INFORMATION SHOWN =
* * * * * * * * *

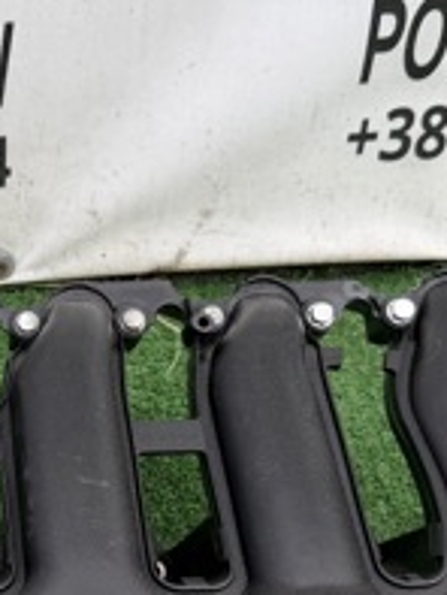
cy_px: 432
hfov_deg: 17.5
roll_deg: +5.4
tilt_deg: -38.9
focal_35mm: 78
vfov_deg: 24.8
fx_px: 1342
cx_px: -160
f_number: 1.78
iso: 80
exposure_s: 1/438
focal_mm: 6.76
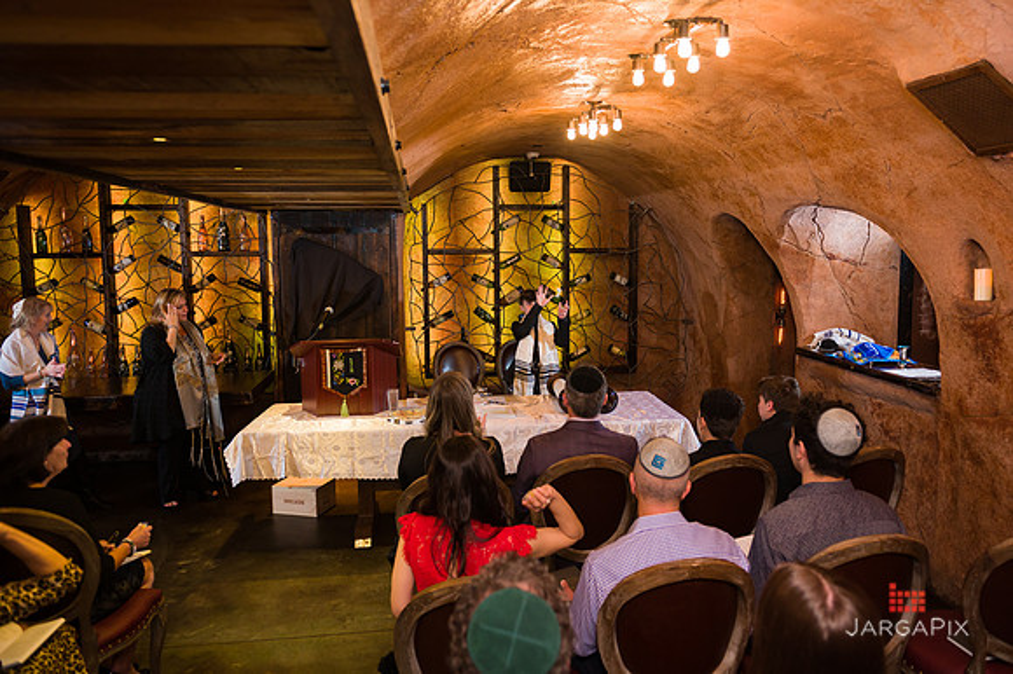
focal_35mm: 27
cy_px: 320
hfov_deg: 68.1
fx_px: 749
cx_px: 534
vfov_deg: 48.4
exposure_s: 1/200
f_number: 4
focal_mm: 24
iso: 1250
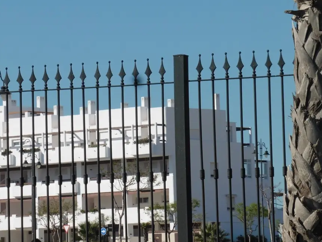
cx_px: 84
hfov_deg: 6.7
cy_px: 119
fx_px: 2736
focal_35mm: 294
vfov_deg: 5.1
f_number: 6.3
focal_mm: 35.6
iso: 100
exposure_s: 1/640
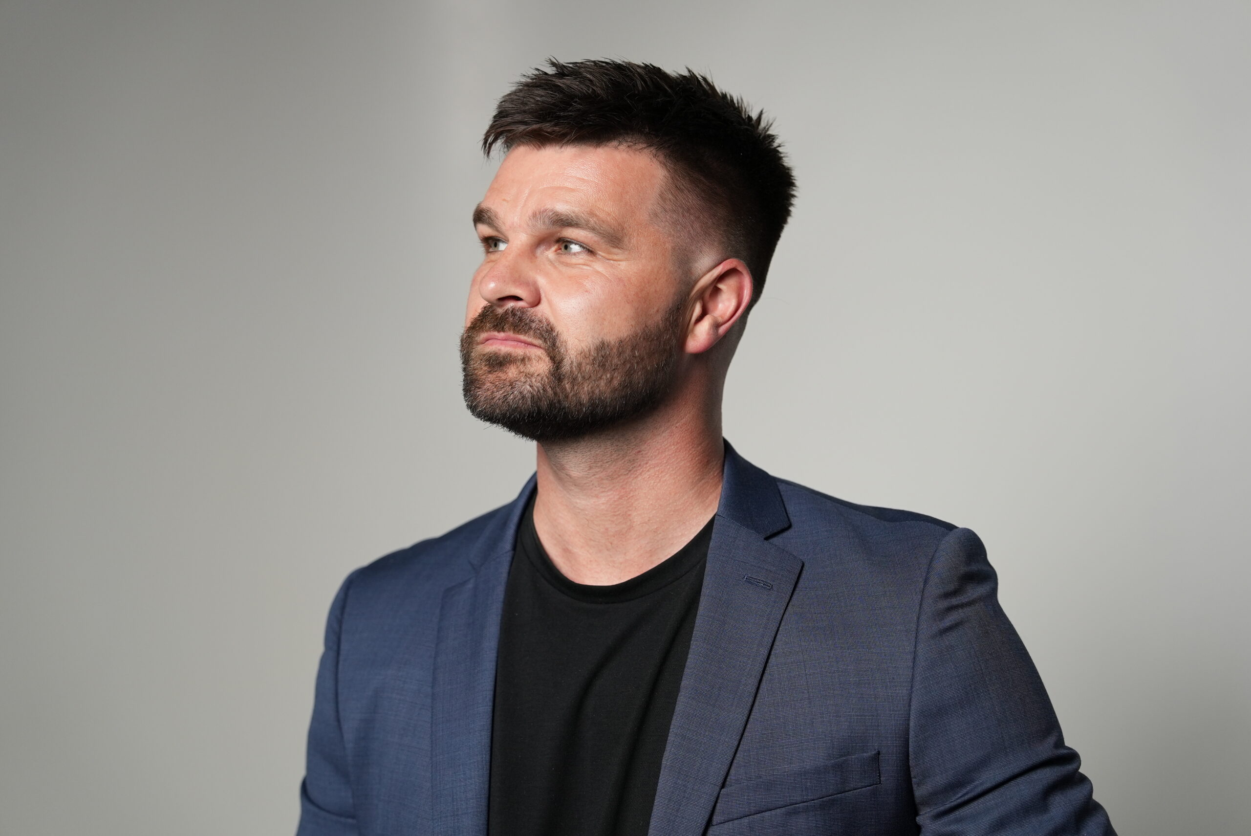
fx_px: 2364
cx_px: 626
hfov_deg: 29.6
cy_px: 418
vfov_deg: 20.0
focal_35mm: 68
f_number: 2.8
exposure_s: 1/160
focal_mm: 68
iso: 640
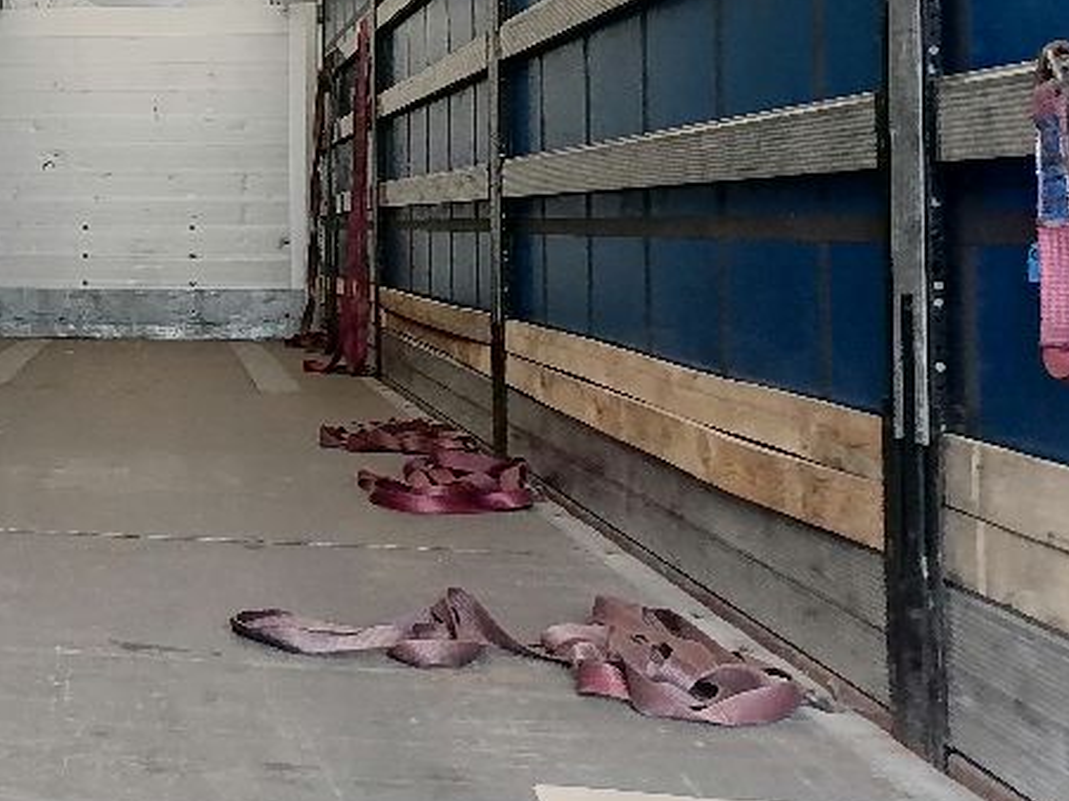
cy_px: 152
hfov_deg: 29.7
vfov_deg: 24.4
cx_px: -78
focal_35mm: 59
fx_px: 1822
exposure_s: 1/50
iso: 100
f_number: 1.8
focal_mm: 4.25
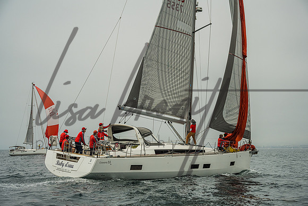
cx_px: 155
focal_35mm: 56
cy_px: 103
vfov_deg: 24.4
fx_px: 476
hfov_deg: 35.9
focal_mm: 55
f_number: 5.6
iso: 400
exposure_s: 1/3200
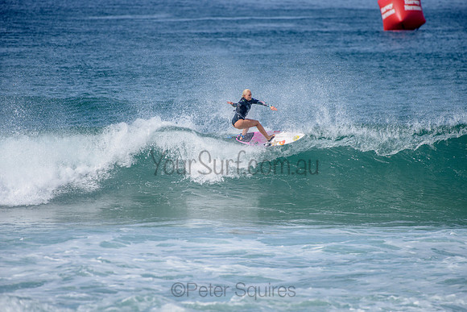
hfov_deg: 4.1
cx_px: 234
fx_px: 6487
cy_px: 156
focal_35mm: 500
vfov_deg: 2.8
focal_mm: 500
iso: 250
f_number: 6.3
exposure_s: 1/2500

* * * * * * * * *

WHAT IS BEING ASKED =
In the copy you write, the data above must appear exactly, with no pictures.

SOLUTION TO THE EXERCISE =
cy_px: 432
hfov_deg: 17.5
roll_deg: +5.4
tilt_deg: -38.9
focal_35mm: 78
vfov_deg: 24.8
fx_px: 1342
cx_px: -160
f_number: 1.78
iso: 80
exposure_s: 1/438
focal_mm: 6.76
focal_35mm: 27
cy_px: 320
hfov_deg: 68.1
fx_px: 749
cx_px: 534
vfov_deg: 48.4
exposure_s: 1/200
f_number: 4
focal_mm: 24
iso: 1250
cx_px: 84
hfov_deg: 6.7
cy_px: 119
fx_px: 2736
focal_35mm: 294
vfov_deg: 5.1
f_number: 6.3
focal_mm: 35.6
iso: 100
exposure_s: 1/640
fx_px: 2364
cx_px: 626
hfov_deg: 29.6
cy_px: 418
vfov_deg: 20.0
focal_35mm: 68
f_number: 2.8
exposure_s: 1/160
focal_mm: 68
iso: 640
cy_px: 152
hfov_deg: 29.7
vfov_deg: 24.4
cx_px: -78
focal_35mm: 59
fx_px: 1822
exposure_s: 1/50
iso: 100
f_number: 1.8
focal_mm: 4.25
cx_px: 155
focal_35mm: 56
cy_px: 103
vfov_deg: 24.4
fx_px: 476
hfov_deg: 35.9
focal_mm: 55
f_number: 5.6
iso: 400
exposure_s: 1/3200
hfov_deg: 4.1
cx_px: 234
fx_px: 6487
cy_px: 156
focal_35mm: 500
vfov_deg: 2.8
focal_mm: 500
iso: 250
f_number: 6.3
exposure_s: 1/2500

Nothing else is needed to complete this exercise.